Monday, March 18, 2013
Brainless Politics. The Cyprus Example and Others
Reading about events in Cyprus reminded me once again about the weird illogical aspect of so much politics. Stuff, where you have to put your brain away to keep going.
The list can be very long but these are the items that I could think of right away:
1. The United States spends humongous amounts of money on its military, more than the next ten (or more) biggest spenders put together. Yet that military spending is a Holy Cow for both parties, pretty much, whereas this country of great riches cannot afford health care for the poor or retirement for anyone below the one percent. A related Holy Cow is that the contributions to social security must remain regressive so that the burden is mostly on those who have lower incomes.
2. The largest funder of Islamic terrorism is Saudi Arabia. And Saudi funding of mosques and schools and such in other countries comes with a link to an extreme form of Islam, the form which spreads the kind of thought basis from which terrorism can grow: An extreme one. Yet George Bush responded to the 911 attacks by attacking Iraq, pretty much, and we pretend to ignore the Saudi influence here because it's the largest oil producer.
For similar reasons, the extreme sex segregation and oppression of women in Saudi Arabia is not really addressed. The West wants the oil, not fairness and justice without the oil.
3. The whole financial markets sausage. Those who prepared the poisonous sausage and served it to the rest of us really did not get punished at all. They got bailouts and high bonuses and are largely back in the saddle. Those who ate that poisonous sausage, not knowing any better, are punished, however.
Indeed, the remedies the government had adopted seem to be going to those who should have gotten the punishments, not more money.
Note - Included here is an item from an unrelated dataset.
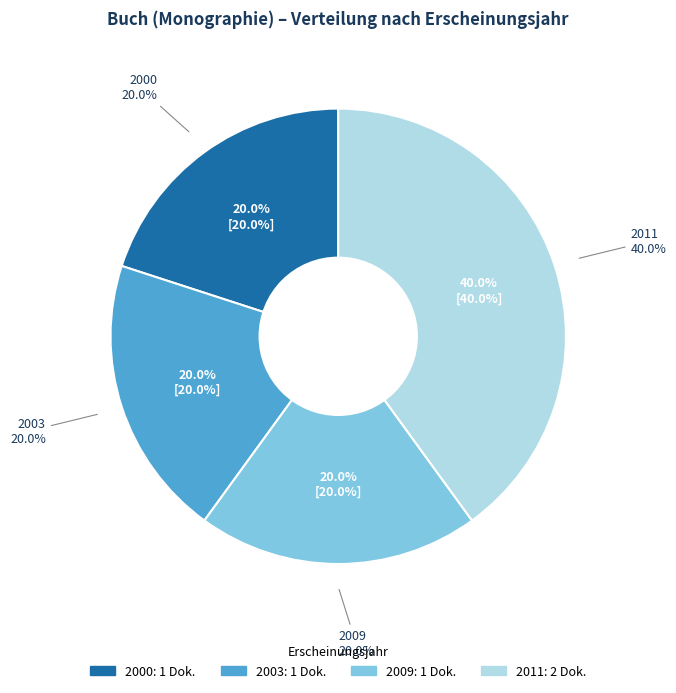

Is there a majority slice in this chart?

No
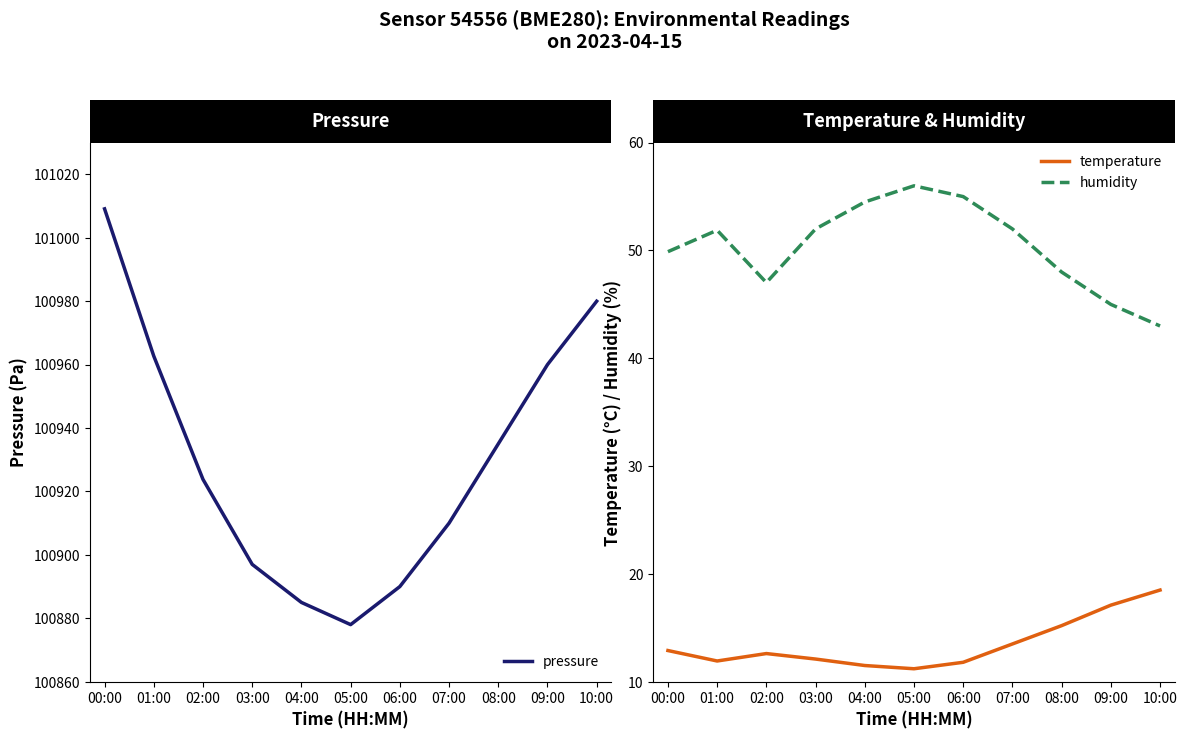

How many data points in humidity are above 51?

6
4. This whole silly "equal sacrifice" bullshit. The sacrifice is not equal if we demand equal monetary sacrifices from the very poor and the billionaires, or larger sacrifices from those with lower incomes. In the former case, the billionaires hardly feel the sting whereas the lives of the poor are destroyed, and in the latter case (which seems more realistic) those in power can make more money from the so-called sacrifices by gaming the system again.
Now add to this the collapse of the ethical base for the sacrifice. In Cyprus, people who acted the way that was assumed to good and careful, by saving and by not spending, by acting responsibly rather than by gaming the market, those are the people who are now made to pay for the fun others had. It is irrelevant if the real target of the saving taxes is the Russian savings in Cyprus. The sacrifice demanded will be greater on the poor and it makes no difference how ethically one may have acted.
Then, of course, freezing the bank deposits in Cyprus so that the tax can be applied to all is the same as telling people in Spain, Greece and other similar countries to do a run on the banks. Which is truly an odd thing to want to initiate.